## What the exercise asks
Could every line below be transcribed exactly, with the pictures dropped?

## Given entries
***
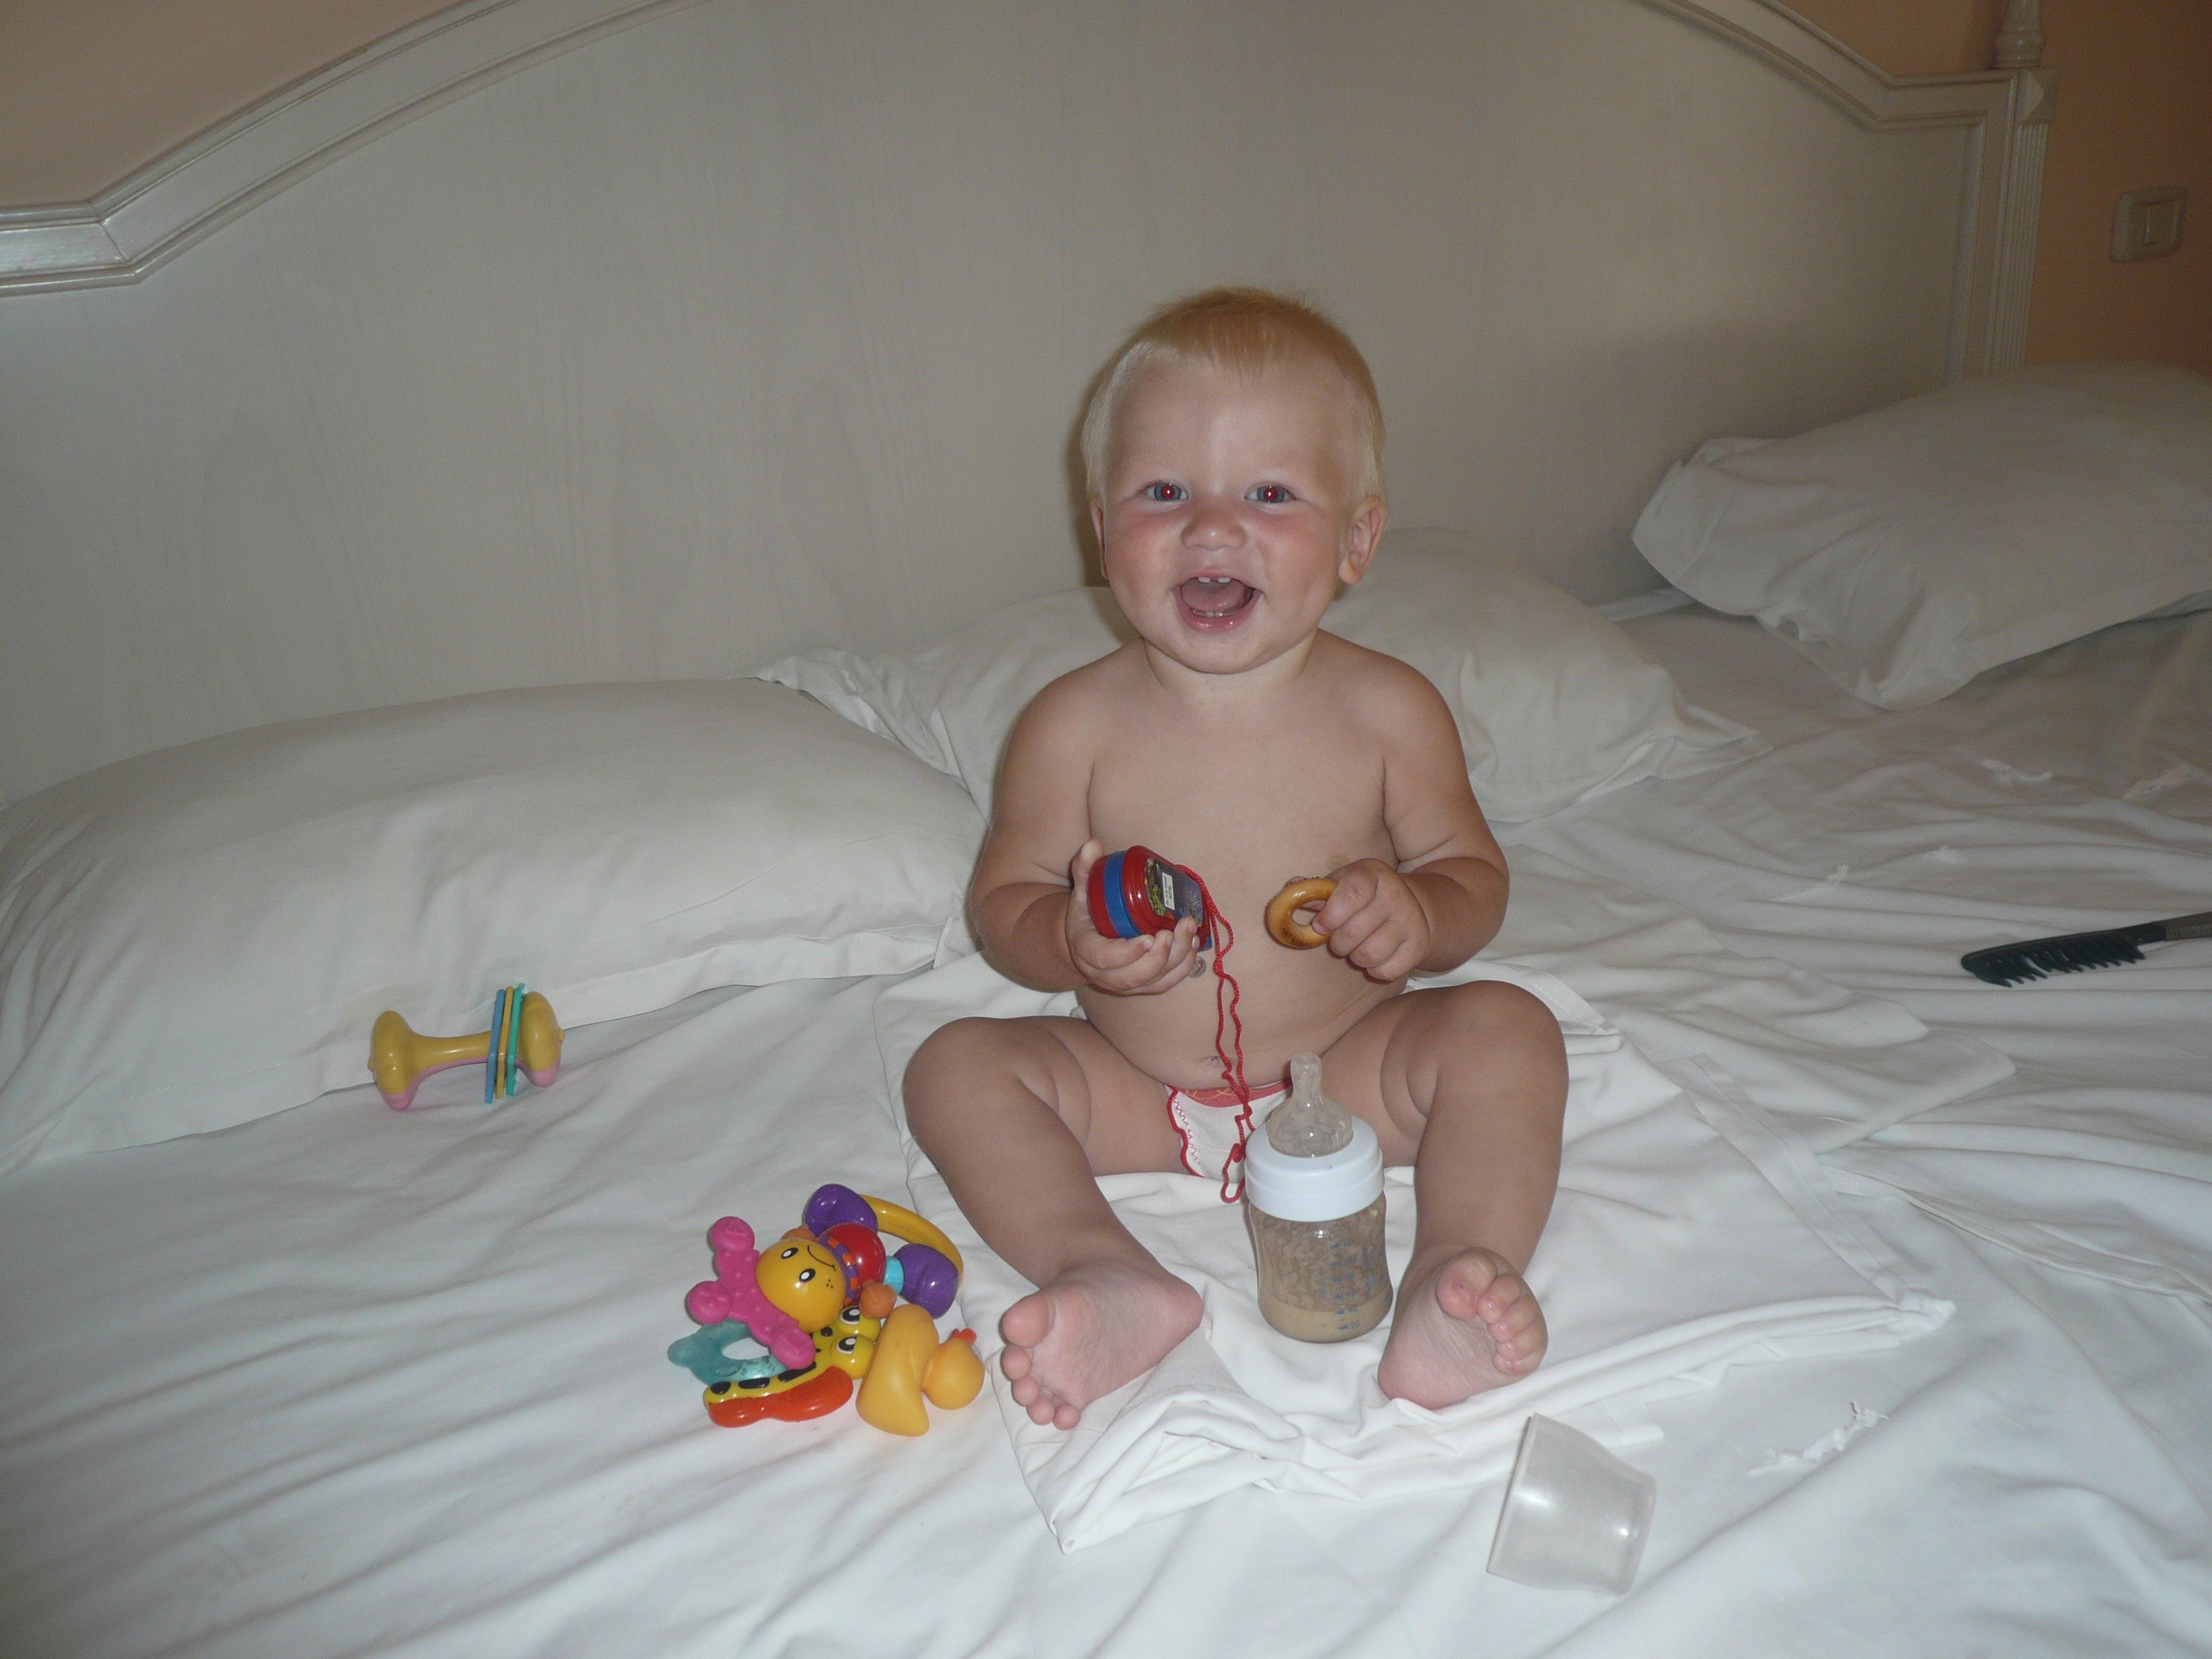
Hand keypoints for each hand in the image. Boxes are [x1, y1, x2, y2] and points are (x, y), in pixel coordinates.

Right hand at [1064, 840, 1203, 994]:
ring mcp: (1125, 983)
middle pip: (1134, 976)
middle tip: (1175, 931)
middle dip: (1160, 957)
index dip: (1128, 952)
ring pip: (1153, 982)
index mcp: (1086, 949)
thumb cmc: (1087, 914)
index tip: (1150, 937)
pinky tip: (1193, 946)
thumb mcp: (1082, 891)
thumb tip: (1092, 844)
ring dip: (1177, 960)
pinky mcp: (1143, 985)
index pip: (1105, 958)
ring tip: (1190, 932)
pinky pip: (1165, 984)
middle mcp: (1103, 973)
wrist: (1085, 942)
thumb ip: (1085, 869)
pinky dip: (1183, 969)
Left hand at [1311, 858, 1432, 981]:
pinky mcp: (1419, 945)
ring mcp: (1411, 920)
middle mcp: (1396, 894)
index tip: (1320, 926)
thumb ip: (1316, 890)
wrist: (1412, 906)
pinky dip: (1374, 970)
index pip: (1352, 893)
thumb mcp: (1342, 884)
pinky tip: (1376, 956)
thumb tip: (1290, 888)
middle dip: (1338, 942)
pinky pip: (1386, 970)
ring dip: (1355, 957)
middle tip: (1339, 939)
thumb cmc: (1363, 896)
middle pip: (1353, 932)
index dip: (1331, 914)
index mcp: (1372, 873)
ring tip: (1357, 947)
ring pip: (1369, 954)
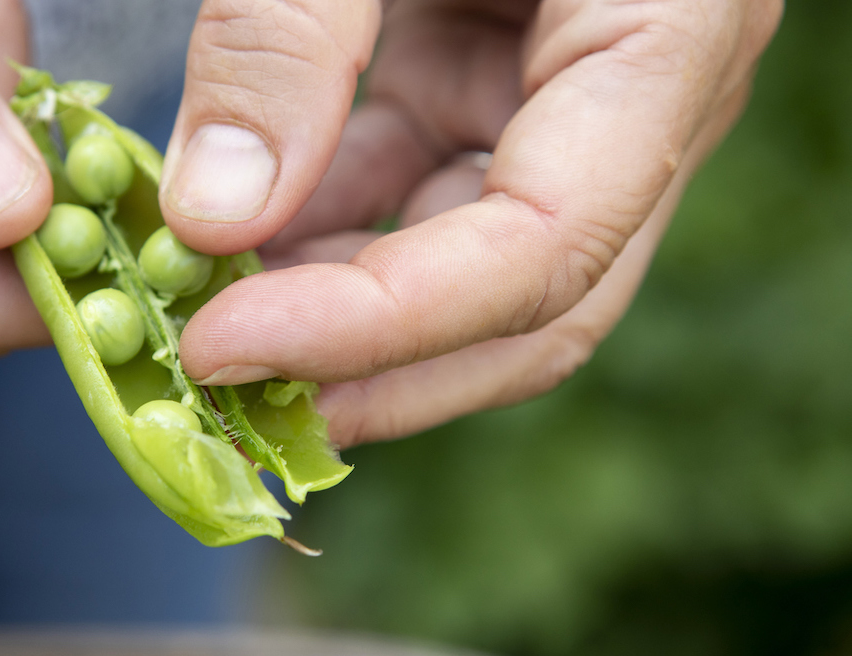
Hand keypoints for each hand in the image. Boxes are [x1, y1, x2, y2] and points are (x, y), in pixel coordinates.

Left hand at [164, 0, 782, 446]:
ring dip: (337, 324)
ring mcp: (560, 107)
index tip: (223, 347)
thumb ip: (293, 34)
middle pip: (527, 311)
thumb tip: (213, 218)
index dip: (384, 326)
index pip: (544, 252)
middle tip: (221, 407)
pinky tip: (227, 254)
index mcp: (663, 41)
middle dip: (375, 375)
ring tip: (203, 340)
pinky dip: (320, 244)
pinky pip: (412, 202)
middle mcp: (631, 105)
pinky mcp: (485, 88)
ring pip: (465, 279)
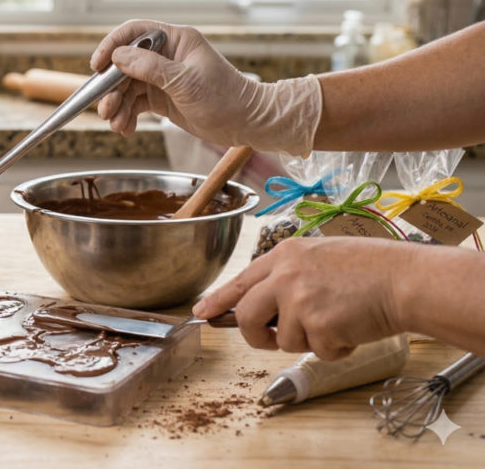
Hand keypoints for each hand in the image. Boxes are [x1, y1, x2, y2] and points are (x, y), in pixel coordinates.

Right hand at [91, 19, 321, 155]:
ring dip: (117, 105)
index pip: (134, 32)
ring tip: (116, 124)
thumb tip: (118, 56)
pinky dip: (127, 116)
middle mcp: (166, 56)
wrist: (247, 123)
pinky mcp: (162, 98)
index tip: (96, 65)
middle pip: (125, 64)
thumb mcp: (185, 82)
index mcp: (175, 40)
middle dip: (112, 87)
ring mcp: (162, 78)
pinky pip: (135, 103)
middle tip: (105, 108)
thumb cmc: (225, 97)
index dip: (111, 46)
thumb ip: (150, 68)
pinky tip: (126, 128)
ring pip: (127, 87)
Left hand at [191, 237, 412, 359]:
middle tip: (274, 339)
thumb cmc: (370, 269)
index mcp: (284, 255)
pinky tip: (353, 327)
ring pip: (285, 340)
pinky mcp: (317, 325)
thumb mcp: (319, 258)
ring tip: (338, 319)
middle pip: (248, 317)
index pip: (240, 281)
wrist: (405, 279)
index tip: (202, 312)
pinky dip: (336, 348)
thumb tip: (263, 304)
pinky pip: (317, 351)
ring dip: (311, 340)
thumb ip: (288, 277)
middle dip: (258, 336)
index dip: (218, 300)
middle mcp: (285, 275)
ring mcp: (299, 300)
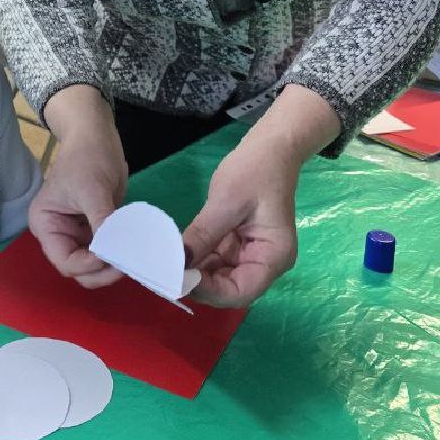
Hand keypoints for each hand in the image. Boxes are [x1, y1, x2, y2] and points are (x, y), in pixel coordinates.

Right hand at [28, 86, 128, 287]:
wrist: (97, 135)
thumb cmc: (87, 157)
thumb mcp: (93, 190)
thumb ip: (103, 223)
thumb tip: (118, 252)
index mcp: (46, 225)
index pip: (65, 261)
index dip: (89, 265)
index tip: (113, 257)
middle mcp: (59, 234)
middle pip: (79, 270)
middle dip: (103, 270)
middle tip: (129, 264)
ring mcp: (78, 234)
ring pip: (95, 266)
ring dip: (113, 266)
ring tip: (134, 257)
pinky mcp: (96, 230)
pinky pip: (108, 252)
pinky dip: (120, 254)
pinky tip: (135, 249)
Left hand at [181, 83, 338, 308]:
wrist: (270, 148)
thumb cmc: (256, 171)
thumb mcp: (227, 201)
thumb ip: (203, 234)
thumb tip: (177, 262)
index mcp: (274, 256)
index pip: (241, 292)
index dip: (210, 291)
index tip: (178, 278)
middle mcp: (266, 263)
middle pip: (230, 289)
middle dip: (199, 284)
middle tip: (165, 272)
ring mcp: (252, 255)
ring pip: (220, 277)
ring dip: (195, 273)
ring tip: (167, 264)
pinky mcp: (239, 245)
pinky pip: (217, 261)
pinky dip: (198, 259)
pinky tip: (178, 253)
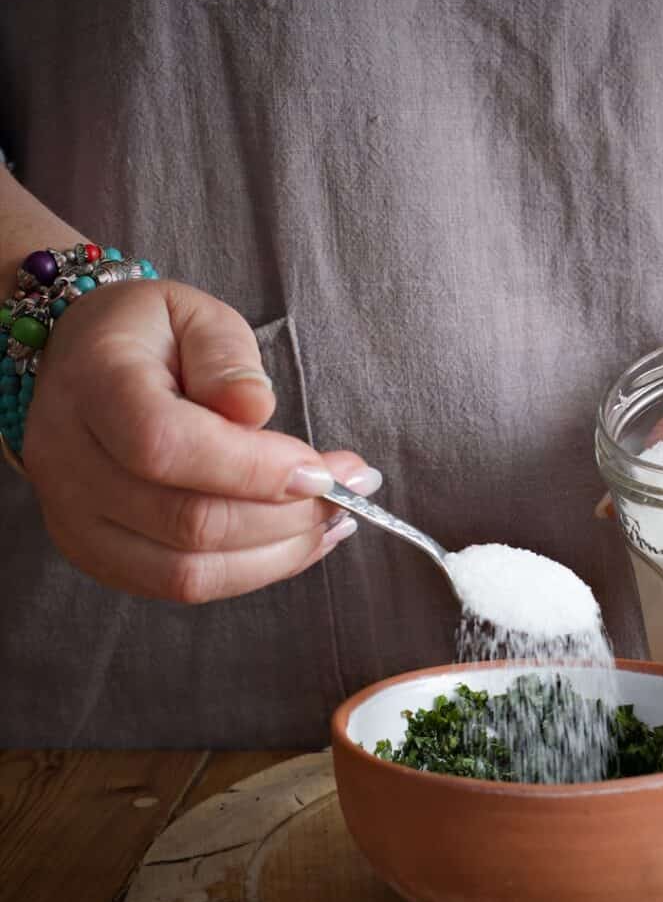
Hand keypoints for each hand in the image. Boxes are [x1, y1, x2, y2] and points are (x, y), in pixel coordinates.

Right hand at [23, 280, 378, 602]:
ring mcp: (78, 521)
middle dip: (289, 515)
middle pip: (189, 523)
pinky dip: (254, 571)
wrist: (76, 366)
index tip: (325, 468)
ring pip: (189, 573)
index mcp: (94, 388)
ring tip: (335, 520)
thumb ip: (226, 358)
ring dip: (280, 554)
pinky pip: (183, 586)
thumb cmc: (147, 336)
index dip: (255, 469)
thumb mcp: (193, 314)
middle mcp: (71, 465)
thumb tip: (255, 412)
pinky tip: (300, 541)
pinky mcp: (100, 556)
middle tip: (352, 489)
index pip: (166, 446)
***
## Answer space
Hand keypoints for each hand in the image. Boxes are [x1, y1, x2, y2] and points are (x, y), in pixel coordinates.

Right hand at [1064, 840, 1203, 994]:
ring mcp: (1125, 983)
middle pip: (1134, 976)
middle tip: (1175, 931)
middle dip: (1160, 957)
index dip: (1128, 952)
ring pip: (1153, 982)
index mcp: (1086, 949)
thumb cmc: (1087, 914)
index tip: (1150, 937)
pinky tip: (1193, 946)
thumb mcp: (1082, 891)
thumb tip: (1092, 844)
ring dip: (1177, 960)
pinky mcp: (1143, 985)
index pip: (1105, 958)
ring tip: (1190, 932)
pinky pip: (1165, 984)
middle mcp: (1103, 973)
wrist: (1085, 942)
thumb ip: (1085, 869)
pinky dip: (1183, 969)
Left hand at [1311, 858, 1432, 981]:
pinky mcp: (1419, 945)
ring mcp: (1411, 920)
middle mcp: (1396, 894)
index tip: (1320, 926)
thumb ip: (1316, 890)
wrist: (1412, 906)
pinky dip: (1374, 970)
index pip: (1352, 893)
thumb mcp: (1342, 884)
pinky tip: (1376, 956)
thumb tip: (1290, 888)
middle dip: (1338, 942)
pinky pip: (1386, 970)
ring dip: (1355, 957)
middle tip: (1339, 939)
thumb cmc: (1363, 896)
middle pip: (1353, 932)
index dip: (1331, 914)
index mcp: (1372, 873)
ring tip: (1357, 947)
ring pip: (1369, 954)
Hand keypoints for each hand in the image. Boxes are [x1, y1, x2, y2] and points are (x, y), in pixel coordinates.

Left hand at [164, 0, 782, 446]:
ring dip: (337, 324)
ring mcp: (560, 107)
index tip: (223, 347)
thumb ip: (293, 34)
middle pip: (527, 311)
thumb tip: (213, 218)
index dip: (384, 326)
index pip: (544, 252)
middle tip: (221, 407)
pinky tip: (227, 254)
index mcp: (663, 41)
middle dip: (375, 375)
ring tip: (203, 340)
pinky dip: (320, 244)
pinky pip: (412, 202)
middle mcp: (631, 105)
pinky mcp: (485, 88)
ring pip: (465, 279)
Hand keypoints for each hand in the image. Boxes are [x1, y1, x2, y2] and points are (x, y), in pixel coordinates.

Right hand at [91, 19, 321, 155]:
ring dip: (117, 105)
index pip: (134, 32)
ring tip: (116, 124)
thumb tip: (118, 56)
pinky dip: (127, 116)
middle mcp: (166, 56)
wrist: (247, 123)
pinky mcp: (162, 98)
index tip: (96, 65)
middle pip: (125, 64)
thumb mcp: (185, 82)
index mcp: (175, 40)
middle dip: (112, 87)
ring mcp: (162, 78)
pinky pip: (135, 103)
middle tip: (105, 108)
thumb cmc: (225, 97)
index dip: (111, 46)
thumb ip: (150, 68)
pinky tip: (126, 128)
ring pip: (127, 87)
Left hand at [191, 237, 412, 359]:
middle tip: (274, 339)
thumb cmc: (370, 269)
index mcp: (284, 255)
pinky tip: (353, 327)
ring pip: (285, 340)
pinky mcp: (317, 325)
thumb mcp: (319, 258)
ring tip: (338, 319)
middle pip: (248, 317)
index pip: (240, 281)
wrist: (405, 279)
index tip: (202, 312)
pinky dip: (336, 348)
thumb tip: (263, 304)
pinky pip: (317, 351)
ring dip: (311, 340)
thumb ip: (288, 277)
middle dip: (258, 336)
index dip: (218, 300)
middle mcp: (285, 275)
ring mcp: (299, 300)
Hand keypoints for each hand in the image. Boxes are [x1, y1, x2, y2] and points are (x, y), in pixel coordinates.

Right hand at [28, 86, 128, 287]:
wrist: (97, 135)
thumb cmc: (87, 157)
thumb mcp: (93, 190)
thumb ip: (103, 223)
thumb tip: (118, 252)
index mcp: (46, 225)
index pip: (65, 261)
index dip: (89, 265)
index tip: (113, 257)
middle mcp: (59, 234)
middle pip: (79, 270)
middle dip: (103, 270)
middle tip: (129, 264)
ring mcp: (78, 234)
ring pip: (95, 266)
ring dip: (113, 266)
ring tip: (134, 257)
pinky mcp: (96, 230)
pinky pip: (108, 252)
pinky dip: (120, 254)
pinky tip: (135, 249)
Left hand at [181, 83, 338, 308]:
wrist: (270, 148)
thumb cmc: (256, 171)
thumb mcp: (227, 201)
thumb ip: (203, 234)
thumb tip: (177, 262)
index mcp: (274, 256)
index pip: (241, 292)
index dip: (210, 291)
index tip: (178, 278)
middle mcp: (266, 263)
middle pip: (230, 289)
middle dip: (199, 284)
middle tip: (165, 272)
ring mcp: (252, 255)
ring pip: (220, 277)
ring dip: (195, 273)
ring tip: (167, 264)
pinky mcp: (239, 245)
pinky pip: (217, 261)
pinky dip: (198, 259)
pinky tip: (178, 253)
Hand keypoints for each hand in the image. Boxes are [x1, y1, x2, y2] and points are (x, y), in pixel coordinates.

Right hand at [23, 280, 378, 602]:
ring mcp: (78, 521)
middle dip: (289, 515)
middle pip: (189, 523)
pinky dip: (254, 571)
wrist: (76, 366)
index tip: (325, 468)
ring pip: (189, 573)
index mcp: (94, 388)
ring tip: (335, 520)
thumb ip: (226, 358)
ring dip: (280, 554)
pinky pip: (183, 586)
thumb cmc: (147, 336)
index dip: (255, 469)
thumb mcp: (193, 314)
middle mcp: (71, 465)
thumb tip: (255, 412)
pinky tip: (300, 541)
pinky mcp: (100, 556)
middle tip: (352, 489)
index pip: (166, 446)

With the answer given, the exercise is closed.